Once you have come up with the figure, then, you will need to adjust the deferral period so as to find the monthly premium that can fit your budget. The longer the deferred period, the lower the monthly instalment. If your employer pays sickness pay, or you could manage on state sickness benefits for a time, then factor this in when working out your deferment period.
How much does it cost?
The cost of the instalments will depend on the amount you wish to receive once you are unable to go back to work. This is the monthly pay-out that you will wish to have.
The monthly instalment that is charged by insurance companies reflects the chances and the risks that you shall claim. The higher the risk, the higher the premium.
Here is what the insurance companies normally consider when looking at how much you should pay;
Your age – The older you are, the more likely it is for you to develop a health-related complication and become unable to work, and hence this will increase the monthly premium. Therefore, older people pay more than young.

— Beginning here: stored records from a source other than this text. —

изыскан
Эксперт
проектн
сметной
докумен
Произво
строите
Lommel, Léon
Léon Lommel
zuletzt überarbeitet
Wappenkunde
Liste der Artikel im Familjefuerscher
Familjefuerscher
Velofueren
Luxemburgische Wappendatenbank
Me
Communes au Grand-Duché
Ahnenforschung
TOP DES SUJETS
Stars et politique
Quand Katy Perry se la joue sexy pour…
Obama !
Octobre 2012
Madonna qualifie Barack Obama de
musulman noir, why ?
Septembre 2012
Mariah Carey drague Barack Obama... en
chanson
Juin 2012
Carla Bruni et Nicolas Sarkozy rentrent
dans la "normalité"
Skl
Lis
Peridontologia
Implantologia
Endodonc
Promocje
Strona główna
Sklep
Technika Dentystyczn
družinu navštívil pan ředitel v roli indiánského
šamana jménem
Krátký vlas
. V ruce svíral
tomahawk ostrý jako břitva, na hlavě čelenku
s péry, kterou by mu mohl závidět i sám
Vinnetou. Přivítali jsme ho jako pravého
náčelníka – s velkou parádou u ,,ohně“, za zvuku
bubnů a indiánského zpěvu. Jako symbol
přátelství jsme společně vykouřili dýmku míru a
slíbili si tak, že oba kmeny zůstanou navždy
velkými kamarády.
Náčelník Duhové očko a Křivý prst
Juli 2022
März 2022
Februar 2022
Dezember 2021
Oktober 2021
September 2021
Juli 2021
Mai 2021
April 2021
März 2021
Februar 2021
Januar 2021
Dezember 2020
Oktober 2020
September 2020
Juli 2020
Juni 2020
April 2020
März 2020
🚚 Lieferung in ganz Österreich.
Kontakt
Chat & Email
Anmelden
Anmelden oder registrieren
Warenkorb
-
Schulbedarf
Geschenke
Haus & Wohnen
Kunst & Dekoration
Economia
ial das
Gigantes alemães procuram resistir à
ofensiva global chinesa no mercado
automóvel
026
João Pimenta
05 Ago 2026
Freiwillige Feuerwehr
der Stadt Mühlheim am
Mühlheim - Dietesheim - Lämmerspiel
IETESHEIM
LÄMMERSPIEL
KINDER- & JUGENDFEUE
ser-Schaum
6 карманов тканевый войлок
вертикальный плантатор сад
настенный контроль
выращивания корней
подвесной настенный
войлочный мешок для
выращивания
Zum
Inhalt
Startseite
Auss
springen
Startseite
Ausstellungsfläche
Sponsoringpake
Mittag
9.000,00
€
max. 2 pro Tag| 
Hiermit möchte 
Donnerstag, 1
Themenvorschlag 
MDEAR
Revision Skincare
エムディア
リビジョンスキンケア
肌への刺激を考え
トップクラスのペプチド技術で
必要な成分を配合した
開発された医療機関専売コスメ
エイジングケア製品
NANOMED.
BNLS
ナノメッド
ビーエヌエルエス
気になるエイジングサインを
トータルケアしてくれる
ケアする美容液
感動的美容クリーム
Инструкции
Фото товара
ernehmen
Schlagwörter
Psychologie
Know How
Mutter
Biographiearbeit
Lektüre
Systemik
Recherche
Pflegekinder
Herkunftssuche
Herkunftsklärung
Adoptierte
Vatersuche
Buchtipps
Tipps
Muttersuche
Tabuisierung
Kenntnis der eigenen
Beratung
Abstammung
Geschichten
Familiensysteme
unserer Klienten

Job – of course, the type of job you do matters as well. If you work in a high-risk job such as construction, there is a higher chance of you becoming incapacitated at work regardless of your age, as compared to someone who works in an office all day long. Therefore, you may have to pay more in premiums in relation to the work that you do.
Social behaviour – there are questions that insurance companies will always ask you, such as if you are a smoker, or if you are an alcoholic. These are extremely important as they help in deciding your likely life span. People with such social behaviours are more likely to become incapacitated as a result of it.
Term – the length of time you have been covered also matters, because the longer you are covered, the higher your chances are of requiring a payout and hence your premium is going to be much higher than someone who has been covered for a shorter time.
Deferred period- the shorter the deferred period, the higher the premium. This is because, it means that the insurer will start paying you money earlier than anticipated, and hence they will need to start preparing for it. As a result, your premiums will be much higher.
The benefit amount – if you want to receive a larger amount of money when you are unable to go to work, then it is most likely that the insurance company will require you to pay more money in terms of monthly premiums.
Medical history – you will be asked about your medical history and particularly your pre-existing conditions. These are the keys to identifying how soon you may require a payout from the income protection insurance.
You must disclose this information truthfully on your insurance forms because if something were to happen and it could be later proved you had not disclosed any medical information related to the claim, it may invalidate your claim altogether.
All of us take our health for granted sometimes. However, in reality, one in two of us will need to take more than two weeks off work for an injury or condition at some point in our working lives.
If you were to be involved in an accident or taken seriously ill, have you thought about how you would continue to pay your bills and live in the way you are accustomed to?